Prevention and Outcomes
Genetic counseling, prenatal diagnosis, and preimplantation genetic diagnosis (PGD) are available to affected or at-risk family members for prevention of LGMD. Prenatal diagnosis and PGD are options in families and individuals when a molecular diagnosis has been determined. Genetic counseling is available for recurrence risk analysis with or without a molecular diagnosis.
Bibliography
Herson, Serge, et al. "A Phase I Trial of Adeno-Associated Virus Serotype 1-Gamma-Sarcoglycan Gene Therapy for Limb Girdle Muscular Dystrophy Type 2C." Brain 135.2 (2012): 483–92. Print.

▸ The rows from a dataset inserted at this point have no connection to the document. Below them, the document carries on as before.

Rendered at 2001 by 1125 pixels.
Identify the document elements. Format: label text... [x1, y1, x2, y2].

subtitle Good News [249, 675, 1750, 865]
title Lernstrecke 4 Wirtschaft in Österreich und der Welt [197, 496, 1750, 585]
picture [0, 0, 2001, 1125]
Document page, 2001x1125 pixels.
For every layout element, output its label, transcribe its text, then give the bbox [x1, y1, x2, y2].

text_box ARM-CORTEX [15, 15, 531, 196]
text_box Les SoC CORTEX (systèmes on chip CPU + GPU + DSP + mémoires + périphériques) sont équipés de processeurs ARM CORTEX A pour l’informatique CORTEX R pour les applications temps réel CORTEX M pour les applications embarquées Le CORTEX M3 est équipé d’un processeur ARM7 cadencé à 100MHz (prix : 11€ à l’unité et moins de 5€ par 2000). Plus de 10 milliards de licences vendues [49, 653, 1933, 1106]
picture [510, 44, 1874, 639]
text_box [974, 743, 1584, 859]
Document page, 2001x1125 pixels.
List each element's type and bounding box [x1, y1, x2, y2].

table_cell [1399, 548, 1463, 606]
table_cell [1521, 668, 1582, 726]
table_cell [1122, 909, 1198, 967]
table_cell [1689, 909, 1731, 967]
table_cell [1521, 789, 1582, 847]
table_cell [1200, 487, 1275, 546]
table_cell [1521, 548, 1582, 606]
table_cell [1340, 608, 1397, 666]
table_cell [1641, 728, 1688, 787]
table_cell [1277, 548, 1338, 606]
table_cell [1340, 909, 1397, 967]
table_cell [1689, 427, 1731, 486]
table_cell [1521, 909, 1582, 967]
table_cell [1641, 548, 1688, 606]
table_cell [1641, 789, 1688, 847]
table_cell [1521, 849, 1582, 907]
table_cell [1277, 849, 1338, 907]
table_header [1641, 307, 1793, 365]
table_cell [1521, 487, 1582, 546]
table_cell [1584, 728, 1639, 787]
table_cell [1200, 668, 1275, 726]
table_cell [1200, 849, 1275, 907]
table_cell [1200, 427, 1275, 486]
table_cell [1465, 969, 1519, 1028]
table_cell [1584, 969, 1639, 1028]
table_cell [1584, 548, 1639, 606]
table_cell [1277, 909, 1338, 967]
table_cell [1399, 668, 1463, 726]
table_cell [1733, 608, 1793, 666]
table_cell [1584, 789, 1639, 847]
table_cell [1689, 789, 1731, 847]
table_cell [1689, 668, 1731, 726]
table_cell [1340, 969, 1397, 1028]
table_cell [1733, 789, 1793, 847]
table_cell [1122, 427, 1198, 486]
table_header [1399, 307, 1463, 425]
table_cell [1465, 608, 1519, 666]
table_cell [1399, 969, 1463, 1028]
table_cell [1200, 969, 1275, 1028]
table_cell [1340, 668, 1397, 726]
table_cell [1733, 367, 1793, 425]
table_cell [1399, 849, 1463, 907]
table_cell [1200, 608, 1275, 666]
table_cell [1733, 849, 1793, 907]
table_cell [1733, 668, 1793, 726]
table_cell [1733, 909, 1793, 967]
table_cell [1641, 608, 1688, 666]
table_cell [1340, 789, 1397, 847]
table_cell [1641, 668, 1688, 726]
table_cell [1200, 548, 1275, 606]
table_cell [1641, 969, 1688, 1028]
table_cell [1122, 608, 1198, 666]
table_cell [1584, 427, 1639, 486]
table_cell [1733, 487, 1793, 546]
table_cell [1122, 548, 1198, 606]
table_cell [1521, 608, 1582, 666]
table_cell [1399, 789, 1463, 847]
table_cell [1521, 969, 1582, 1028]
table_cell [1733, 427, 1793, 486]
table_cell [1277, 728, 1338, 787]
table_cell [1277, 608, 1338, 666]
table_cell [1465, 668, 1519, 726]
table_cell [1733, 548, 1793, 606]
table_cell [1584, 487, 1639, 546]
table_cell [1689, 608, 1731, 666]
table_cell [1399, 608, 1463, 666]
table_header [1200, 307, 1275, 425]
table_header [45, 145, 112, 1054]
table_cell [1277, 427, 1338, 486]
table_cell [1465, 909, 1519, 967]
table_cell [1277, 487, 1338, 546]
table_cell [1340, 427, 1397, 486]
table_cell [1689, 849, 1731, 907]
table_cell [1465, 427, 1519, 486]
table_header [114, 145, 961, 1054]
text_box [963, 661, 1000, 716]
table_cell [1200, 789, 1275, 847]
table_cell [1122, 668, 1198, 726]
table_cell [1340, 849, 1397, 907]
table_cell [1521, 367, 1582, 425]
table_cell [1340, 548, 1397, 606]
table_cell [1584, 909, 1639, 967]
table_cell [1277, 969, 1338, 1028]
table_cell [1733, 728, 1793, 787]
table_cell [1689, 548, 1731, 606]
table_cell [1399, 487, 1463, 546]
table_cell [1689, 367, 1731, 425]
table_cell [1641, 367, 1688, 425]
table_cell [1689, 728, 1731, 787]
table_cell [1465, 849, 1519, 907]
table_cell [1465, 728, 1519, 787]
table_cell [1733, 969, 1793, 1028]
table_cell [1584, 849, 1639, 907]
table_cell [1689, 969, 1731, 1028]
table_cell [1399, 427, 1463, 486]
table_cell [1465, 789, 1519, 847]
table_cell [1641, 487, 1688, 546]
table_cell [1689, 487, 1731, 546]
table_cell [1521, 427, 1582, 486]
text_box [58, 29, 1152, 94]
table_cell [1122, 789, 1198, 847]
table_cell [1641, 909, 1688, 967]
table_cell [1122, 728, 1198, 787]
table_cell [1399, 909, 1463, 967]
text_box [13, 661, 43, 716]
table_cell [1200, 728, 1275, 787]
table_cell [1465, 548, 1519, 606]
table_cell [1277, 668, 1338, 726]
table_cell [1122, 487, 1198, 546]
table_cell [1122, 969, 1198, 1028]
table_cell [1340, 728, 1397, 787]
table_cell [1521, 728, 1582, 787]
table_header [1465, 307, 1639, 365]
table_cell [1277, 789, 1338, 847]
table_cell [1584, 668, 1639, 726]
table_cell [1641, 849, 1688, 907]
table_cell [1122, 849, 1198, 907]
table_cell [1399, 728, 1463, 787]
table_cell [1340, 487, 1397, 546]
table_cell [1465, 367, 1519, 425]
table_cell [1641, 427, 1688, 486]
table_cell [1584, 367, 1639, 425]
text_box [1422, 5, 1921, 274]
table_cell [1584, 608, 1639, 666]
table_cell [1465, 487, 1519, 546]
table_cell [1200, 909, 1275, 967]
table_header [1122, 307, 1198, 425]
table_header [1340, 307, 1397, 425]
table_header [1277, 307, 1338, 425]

Jones, R., Jr., D. Devivo, and B. Darras. Neuromuscular Disorders of Infancy, Childhood, and Adolescence: A Clinician’s Approach. Philadelphia: Elsevier Science, 2003.
"Limb-Girdle Muscular Dystrophy." Genetics Home Reference. Natl. Lib. of Medicine, Apr. 2011. Web. 31 July 2014.
"Limb-Girdle Muscular Dystrophy (LGMD)." Cleveland Clinic, 12 Dec. 2023, my.clevelandclinic.org/health/diseases/limb-girdle-muscular-dystrophy-lgmd. Accessed 10 Sept. 2024.
"Limb-Girdle Muscular Dystrophy." Medline Plus, 1 Sept. 2019, medlineplus.gov/genetics/condition/limb-girdle-muscular-dystrophy/. Accessed 10 Sept. 2024.
Nigro, Vincenzo, and Marco Savarese. "Genetic Basis of Limb-Girdle Muscular Dystrophies: The 2014 Update." Acta Myologica 33.1 (2014): 1–12. Print.